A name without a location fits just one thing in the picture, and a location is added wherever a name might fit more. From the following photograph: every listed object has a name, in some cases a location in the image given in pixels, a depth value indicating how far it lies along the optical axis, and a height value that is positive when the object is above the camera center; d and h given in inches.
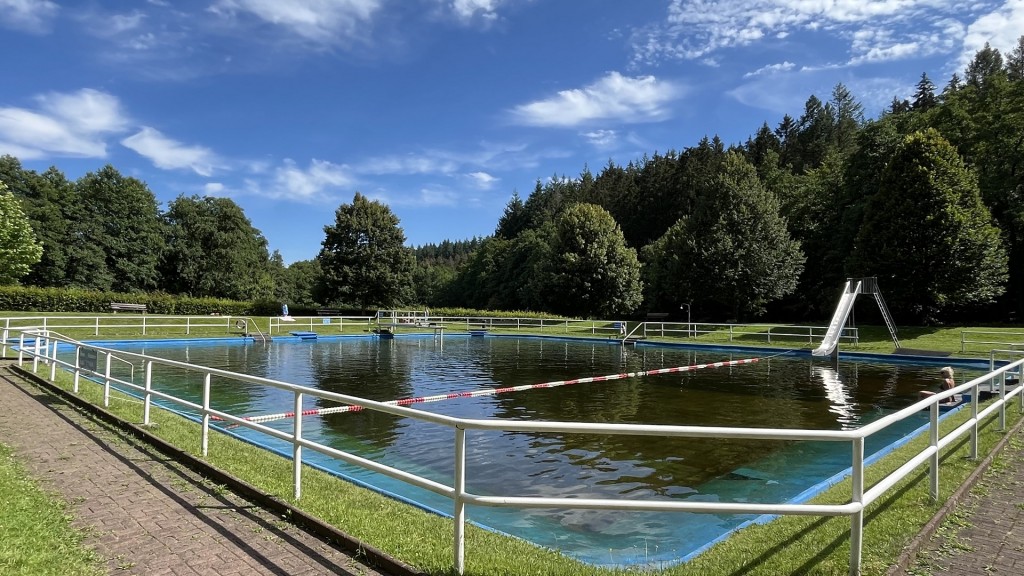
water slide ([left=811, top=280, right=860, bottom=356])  932.4 -39.6
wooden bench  1489.8 -52.1
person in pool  426.6 -58.6
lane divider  422.8 -98.9
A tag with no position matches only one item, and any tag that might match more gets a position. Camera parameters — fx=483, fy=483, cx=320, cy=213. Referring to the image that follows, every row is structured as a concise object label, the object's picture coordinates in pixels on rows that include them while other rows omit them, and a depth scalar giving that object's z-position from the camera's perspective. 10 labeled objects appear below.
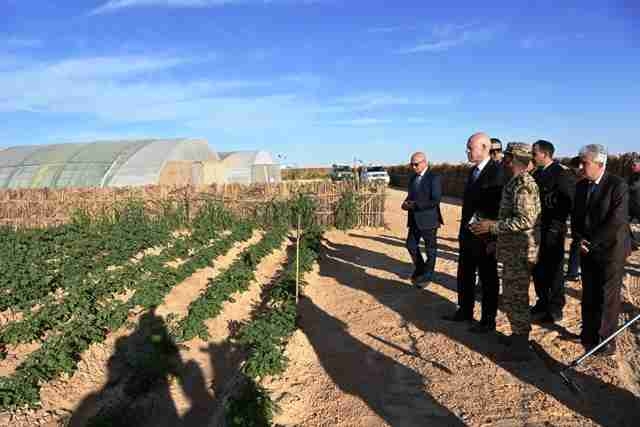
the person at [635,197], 6.15
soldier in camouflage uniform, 3.84
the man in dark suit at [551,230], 4.87
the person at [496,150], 5.33
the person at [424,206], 6.02
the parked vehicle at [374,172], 31.57
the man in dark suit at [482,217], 4.39
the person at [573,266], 6.23
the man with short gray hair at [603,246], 3.94
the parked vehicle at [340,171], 33.67
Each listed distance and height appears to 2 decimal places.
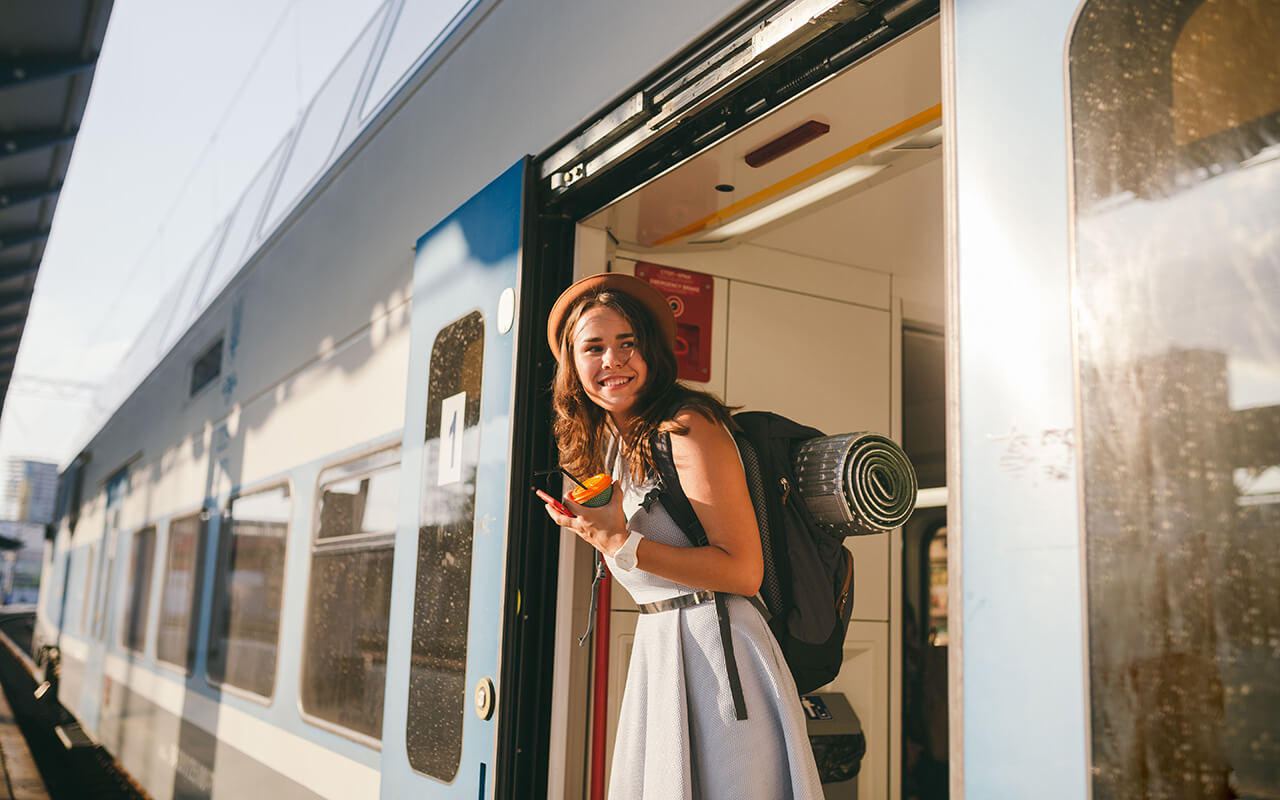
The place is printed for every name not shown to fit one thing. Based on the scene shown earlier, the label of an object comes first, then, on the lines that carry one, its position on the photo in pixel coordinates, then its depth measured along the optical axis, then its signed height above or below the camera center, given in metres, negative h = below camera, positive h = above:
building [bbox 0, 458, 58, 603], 25.11 +0.77
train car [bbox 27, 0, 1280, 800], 0.91 +0.34
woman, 1.63 -0.06
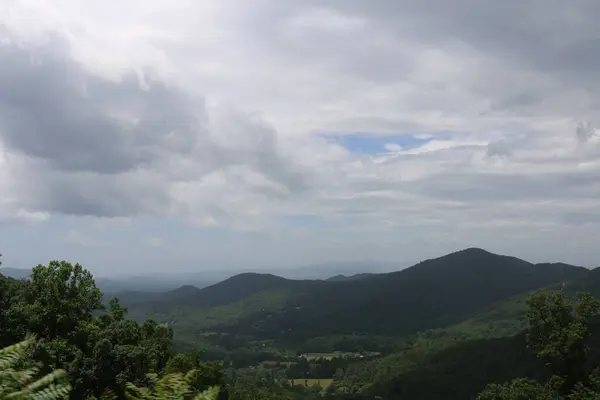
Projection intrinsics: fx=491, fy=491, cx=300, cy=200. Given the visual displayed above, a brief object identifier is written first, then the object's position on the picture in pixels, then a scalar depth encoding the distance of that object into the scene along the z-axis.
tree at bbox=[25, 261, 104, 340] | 47.50
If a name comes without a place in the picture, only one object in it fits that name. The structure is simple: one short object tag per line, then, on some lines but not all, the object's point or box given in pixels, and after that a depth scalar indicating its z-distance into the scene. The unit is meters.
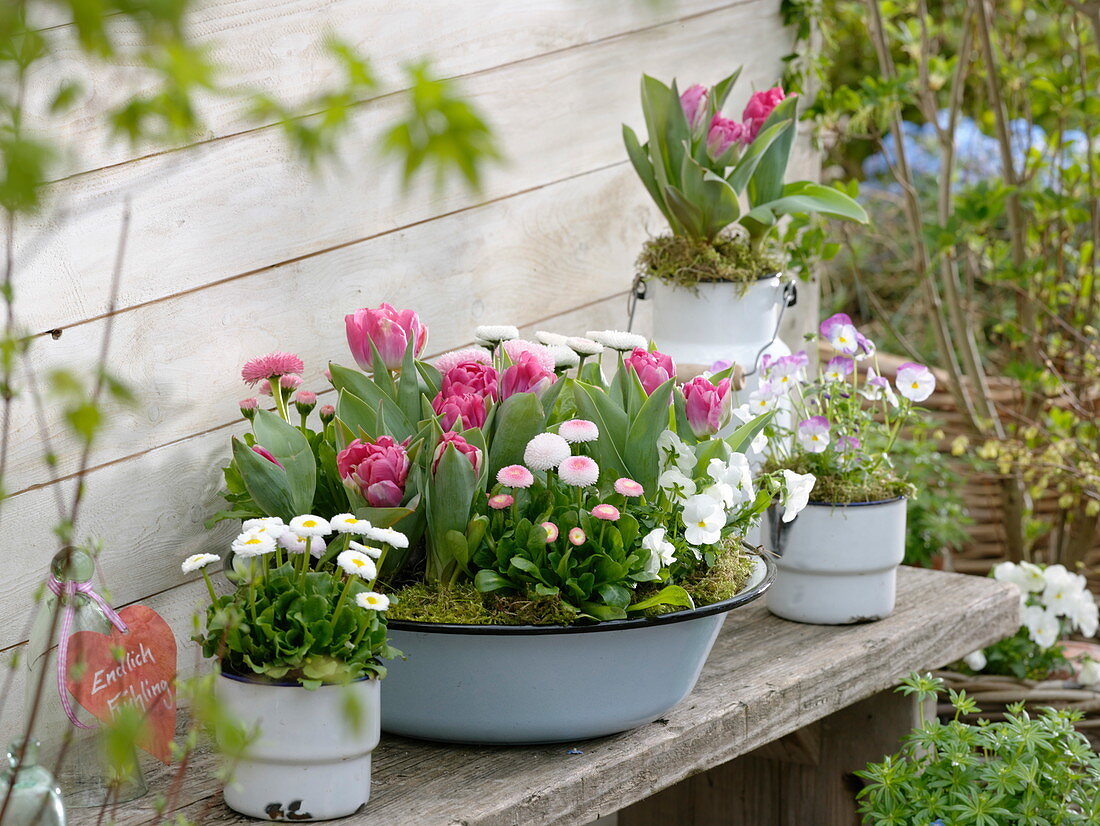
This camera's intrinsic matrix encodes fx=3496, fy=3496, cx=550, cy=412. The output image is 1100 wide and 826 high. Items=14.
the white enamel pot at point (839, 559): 3.78
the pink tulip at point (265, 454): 3.43
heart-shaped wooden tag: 3.32
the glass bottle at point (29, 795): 3.20
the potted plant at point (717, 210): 3.80
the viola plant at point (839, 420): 3.79
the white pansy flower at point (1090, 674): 4.20
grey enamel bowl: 3.37
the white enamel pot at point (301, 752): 3.24
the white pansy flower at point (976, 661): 4.25
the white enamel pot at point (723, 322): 3.85
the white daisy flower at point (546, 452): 3.37
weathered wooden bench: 3.35
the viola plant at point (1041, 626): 4.25
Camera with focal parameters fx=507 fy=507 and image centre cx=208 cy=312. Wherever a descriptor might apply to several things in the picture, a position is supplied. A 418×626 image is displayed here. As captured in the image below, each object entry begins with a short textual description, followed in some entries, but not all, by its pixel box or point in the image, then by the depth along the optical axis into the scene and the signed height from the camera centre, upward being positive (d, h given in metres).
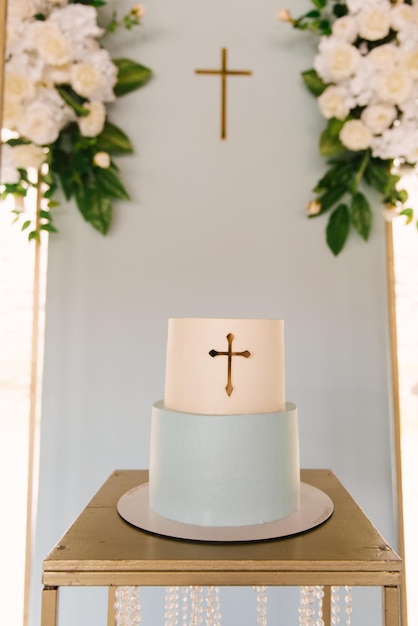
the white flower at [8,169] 1.22 +0.43
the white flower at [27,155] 1.21 +0.46
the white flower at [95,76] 1.21 +0.66
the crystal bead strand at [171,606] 0.78 -0.40
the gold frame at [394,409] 1.22 -0.14
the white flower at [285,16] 1.29 +0.86
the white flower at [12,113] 1.17 +0.55
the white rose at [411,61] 1.21 +0.69
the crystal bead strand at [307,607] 0.68 -0.34
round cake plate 0.67 -0.24
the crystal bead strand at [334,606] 0.72 -0.37
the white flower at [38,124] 1.19 +0.53
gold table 0.61 -0.26
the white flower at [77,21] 1.22 +0.79
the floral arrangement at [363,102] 1.23 +0.62
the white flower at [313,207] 1.29 +0.37
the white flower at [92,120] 1.24 +0.56
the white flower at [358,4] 1.24 +0.85
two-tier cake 0.70 -0.11
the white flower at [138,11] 1.28 +0.85
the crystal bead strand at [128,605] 0.66 -0.34
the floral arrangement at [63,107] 1.18 +0.58
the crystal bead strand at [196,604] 0.70 -0.36
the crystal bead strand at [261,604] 0.68 -0.34
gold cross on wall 1.35 +0.73
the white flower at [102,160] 1.26 +0.47
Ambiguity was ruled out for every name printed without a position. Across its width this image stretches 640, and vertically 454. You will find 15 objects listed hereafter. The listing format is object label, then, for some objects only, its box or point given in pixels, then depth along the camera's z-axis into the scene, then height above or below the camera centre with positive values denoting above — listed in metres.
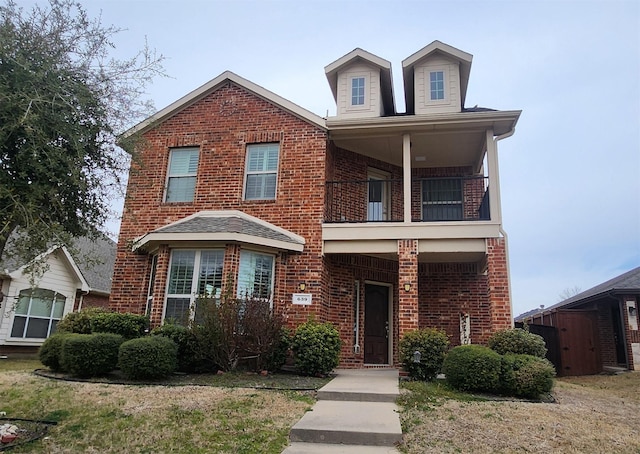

ABOUT THIS EXERCISE: Above are the lines; repeat exactly the ones from the line containing "the crystal bead strand at [128,605]" down to the line containing "the white flower at [102,160] 1.26 +0.47", both inclusive.

REPLY TO THE TASK:
the crystal bead strand at [128,605] 0.66 -0.34
the floral arrangement at [63,107] 1.18 +0.58
the crystal bead strand at [196,604] 0.70 -0.36
the crystal bead strand at [261,604] 0.68 -0.34
gold cross on wall 1.35 +0.73
the white flower at [102,160] 1.26 +0.47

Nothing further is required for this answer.